Utilising a combined assault of fire, air and water magics their Gifted reduced the field of spikes to cracked rubble. I tried to interfere but the moment I touched the mind of one I found all six huddled behind a shared mental defence like layers of a spiked metal onion. Somehow they had found a way to join their minds together to resist me. Or more likely, Abrax-Masud had linked them with the Gift-bond, as I had once been linked to my old friend Lynas. Their Gifts might be weaker than mine, but six Gifted linked together was almost my match.

I could break them given time, but the effort would be enormous and straining. After a quick discussion of tactics, Eva decided I was best keeping my strength in reserve. At least this way I was kept fresh while their Gifted used themselves up against mere rock instead of human flesh. If we could push them into succumbing to the Worm of Magic then they would turn and ravage those closest to them.

The Skallgrim came on in a long shield wall, beating axes against wood, hide and steel. Horns blew and war drums began their ominous beat, booming faster and faster as they approached our lines under a hail of arrows and slingshot. Eva hefted her war hammer and I almost pitied the corpses about to face her.
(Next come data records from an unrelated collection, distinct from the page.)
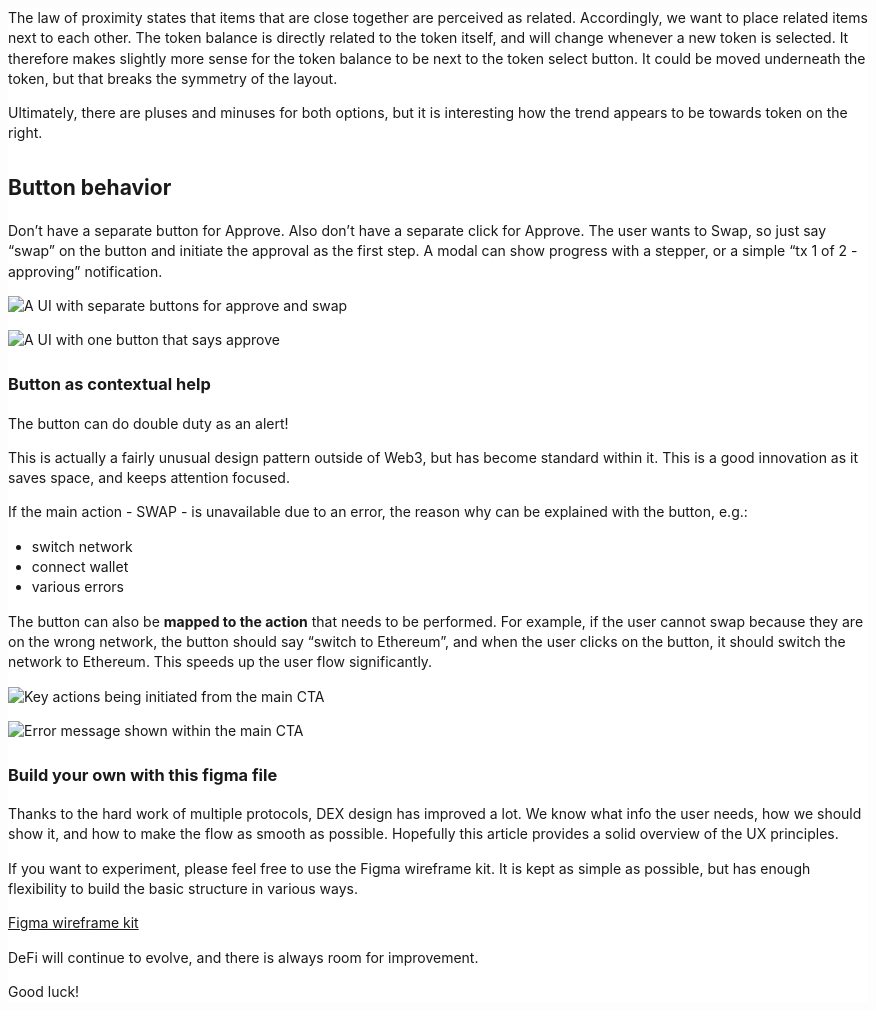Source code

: The law of proximity states that items that are close together are perceived as related. Accordingly, we want to place related items next to each other. The token balance is directly related to the token itself, and will change whenever a new token is selected. It therefore makes slightly more sense for the token balance to be next to the token select button. It could be moved underneath the token, but that breaks the symmetry of the layout.

Ultimately, there are pluses and minuses for both options, but it is interesting how the trend appears to be towards token on the right.

## Button behavior <a href="#button-behavior" id="button-behavior"></a>

Don’t have a separate button for Approve. Also don’t have a separate click for Approve. The user wants to Swap, so just say “swap” on the button and initiate the approval as the first step. A modal can show progress with a stepper, or a simple “tx 1 of 2 - approving” notification.

![A UI with separate buttons for approve and swap](../../../../public/content/developers/docs/design-and-ux/dex-design-best-practice/14.png)

![A UI with one button that says approve](../../../../public/content/developers/docs/design-and-ux/dex-design-best-practice/15.png)

### Button as contextual help <a href="#button-as-contextual-help" id="button-as-contextual-help"></a>

The button can do double duty as an alert!

This is actually a fairly unusual design pattern outside of Web3, but has become standard within it. This is a good innovation as it saves space, and keeps attention focused.

If the main action - SWAP - is unavailable due to an error, the reason why can be explained with the button, e.g.:

* switch network
* connect wallet
* various errors

The button can also be **mapped to the action** that needs to be performed. For example, if the user cannot swap because they are on the wrong network, the button should say “switch to Ethereum”, and when the user clicks on the button, it should switch the network to Ethereum. This speeds up the user flow significantly.

![Key actions being initiated from the main CTA](../../../../public/content/developers/docs/design-and-ux/dex-design-best-practice/16.png)

![Error message shown within the main CTA](../../../../public/content/developers/docs/design-and-ux/dex-design-best-practice/17.png)

### Build your own with this figma file <a href="#build-your-own-with-this-figma-file" id="build-your-own-with-this-figma-file"></a>

Thanks to the hard work of multiple protocols, DEX design has improved a lot. We know what info the user needs, how we should show it, and how to make the flow as smooth as possible. Hopefully this article provides a solid overview of the UX principles.

If you want to experiment, please feel free to use the Figma wireframe kit. It is kept as simple as possible, but has enough flexibility to build the basic structure in various ways.

[Figma wireframe kit](https://www.figma.com/community/file/1393606680816807382/dex-wireframes-kit)

DeFi will continue to evolve, and there is always room for improvement.

Good luck!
Their war-leader and his halrúna stayed back to watch how we dealt with this first attack. Vincent and Cormac took a dreadful tithe of their warriors, blowing holes right through the shield wall, but more grim-faced Skallgrim stepped forward to link shields and take their place. Bryden and I kept ourselves fresh for bigger prey like the halrúna themselves, while Eva took charge from the front line.

The first clash began with a bang like a hammer hitting an anvil; sparks flew along with blood and corpses and shattered shields as Eva’s war hammer demolished the vanguard of their left flank. A vicious melee erupted as she waded through them. Never, ever get into hand to hand combat with a knight. Somebody should have warned them what the fearsome woman with the steel mask was capable of – and if they had heard then they still wildly underestimated her. The left flank of their shield wall immediately buckled before her fury. Axes and spears clanged ineffectively off Eva, and they appeared clumsy oafs compared to her dance of death, every movement crushing skulls or sending two or three broken men to the snow with a single brutal blow.

A horn droned thrice and the enemy began an orderly retreat. We could do little but let them go. If we broke to give chase then some might slip through our lines, and with their numbers we couldn’t afford any disruption.

While sweat-drenched wardens caught their breath, I nipped ahead and laid a few more wards, including some of my own unique creations. Cormac grew another line of stone spikes ahead of us. A scant defence but better than nothing.

The next assault came on quickly and it was a scramble to ready ourselves to meet the charge. Vincent laid down a barrage of fire.

I grinned in satisfaction as wards detonated, ripping off legs and opening holes in the charge, the disruption growing wider as my own wards broke. Men went mad and started slaughtering their allies. Despite the confusion, their shield wall was long and the enemy were many. After another vicious, exhausting melee the enemy again retreated, dragging their wounded with them.

Healers rushed to our lines to do what they could and Clansfolk boys ran past handing out fresh skins of water. The wardens in heavy armour lay down in the snow to cool themselves – battle was hot and thirsty work even in this frigid weather.

Another wave of Skallgrim charged, their fresh warriors facing ours who were cold, quickly tiring and thinning in number. I was inside the heads and hearts of our army, feeling muscles burn from swinging steel, the mounting bruises and burning wounds, and with it the rising fear that we were going to lose. The enemy sensed a moment of weakness and pushed hard.

It was going to be a long and fraught day. I took a deep breath and got to work on our tired wardens and wounded Clansfolk. It was time for me to become what I was always meant to be: a tyrant.